■ Study text:
◆ ◆ ◆ ◆ ◆ ◆ ◆
Davide Corso

Personal information
- Date of birth: 29 April 1992 (age 33)
- Place of birth: Messina, Italy
- Height: 1.86 m (6 ft 1 in)
- Position: Midfielder

Team information
- Current team: Milazzo
- Number: 16

Youth career
- 2010–2011: Reggina

Senior career*
- Years: Team / Apps / (Gls)
- 2011–2012: Catanzaro / 12 / (0)
- 2012–2013: Mantova / 16 / (1)
- 2013–2014: Novese / 11 / (0)
- 2014–2015: HinterReggio / 32 / (3)
- 2015–2016: Reggina / 22 / (0)
- 2016–2017: Palmese / 32 / (5)
- 2017: Taranto / 14 / (0)
- 2018: Olympia Agnonese / 6 / (0)
- 2018–2019: Matera / 15 / (0)
- 2019: Picerno / 12 / (0)
- 2019: Corigliano / 4 / (0)
- 2019–2020: Gelbison Cilento / 1 / (0)
- 2020–2022: Cittanova / 49 / (3)
- 2022: Locri / 1 / (0)
- 2023: Gioiese / 2 / (0)
- 2023–2024: Messana
- 2024–: Milazzo / 17 / (1)

= Davide Corso =

Italian footballer (born 1992)

Davide Corso (born 29 April 1992) is an Italian footballer who plays as a midfielder for Serie D club Milazzo.

==Club career==
===Catanzaro===
Corso played his first game for Catanzaro on 4 September 2011 in a 0–0 away draw against Melfi.

===Matera===
In August 2018, he joined Serie C club Matera.

===Serie D===
On 5 August 2019, he signed with Corigliano in Serie D. However, he left the club again after two months. On 11 December 2019, he then joined Gelbison Cilento. In July 2020, he moved to Cittanova. Two years later, in July 2022, he joined Locri.
◆ ◆ ◆ ◆ ◆ ◆ ◆
■ Entries provided:
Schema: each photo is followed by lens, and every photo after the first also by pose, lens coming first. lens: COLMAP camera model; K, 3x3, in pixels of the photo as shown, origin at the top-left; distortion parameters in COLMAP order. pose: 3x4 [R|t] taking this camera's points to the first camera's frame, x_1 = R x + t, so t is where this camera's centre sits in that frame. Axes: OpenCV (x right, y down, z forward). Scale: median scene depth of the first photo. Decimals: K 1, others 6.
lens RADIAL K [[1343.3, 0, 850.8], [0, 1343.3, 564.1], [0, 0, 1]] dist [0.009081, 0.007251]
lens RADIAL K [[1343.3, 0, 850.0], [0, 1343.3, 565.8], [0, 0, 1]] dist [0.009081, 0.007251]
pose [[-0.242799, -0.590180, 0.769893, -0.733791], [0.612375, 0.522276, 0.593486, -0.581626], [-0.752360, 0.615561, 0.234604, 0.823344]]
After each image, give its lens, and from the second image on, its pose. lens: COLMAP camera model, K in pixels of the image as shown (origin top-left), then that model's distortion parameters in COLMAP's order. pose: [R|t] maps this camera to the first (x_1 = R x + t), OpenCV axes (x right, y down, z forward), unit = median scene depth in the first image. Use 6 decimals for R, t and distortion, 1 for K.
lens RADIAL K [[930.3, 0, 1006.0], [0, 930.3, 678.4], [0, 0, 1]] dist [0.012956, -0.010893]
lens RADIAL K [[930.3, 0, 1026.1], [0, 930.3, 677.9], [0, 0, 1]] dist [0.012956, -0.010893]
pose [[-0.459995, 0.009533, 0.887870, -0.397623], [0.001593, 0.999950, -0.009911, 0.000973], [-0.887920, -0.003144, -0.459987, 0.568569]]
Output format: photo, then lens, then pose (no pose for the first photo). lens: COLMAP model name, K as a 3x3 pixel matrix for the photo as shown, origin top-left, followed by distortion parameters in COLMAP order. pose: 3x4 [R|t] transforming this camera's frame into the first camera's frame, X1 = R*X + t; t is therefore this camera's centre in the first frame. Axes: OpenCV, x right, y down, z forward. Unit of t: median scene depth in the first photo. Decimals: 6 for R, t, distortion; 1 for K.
◆ ◆ ◆ ◆ ◆ ◆ ◆
■ Problem requirements: Please copy the stretch of the Davide Corso text from "- 2015–2016: Reggina" through "Locri / 1 / (0)". Answer using only the Davide Corso text.

■ Worked solution:
- 2015–2016: Reggina / 22 / (0)
- 2016–2017: Palmese / 32 / (5)
- 2017: Taranto / 14 / (0)
- 2018: Olympia Agnonese / 6 / (0)
- 2018–2019: Matera / 15 / (0)
- 2019: Picerno / 12 / (0)
- 2019: Corigliano / 4 / (0)
- 2019–2020: Gelbison Cilento / 1 / (0)
- 2020–2022: Cittanova / 49 / (3)
- 2022: Locri / 1 / (0)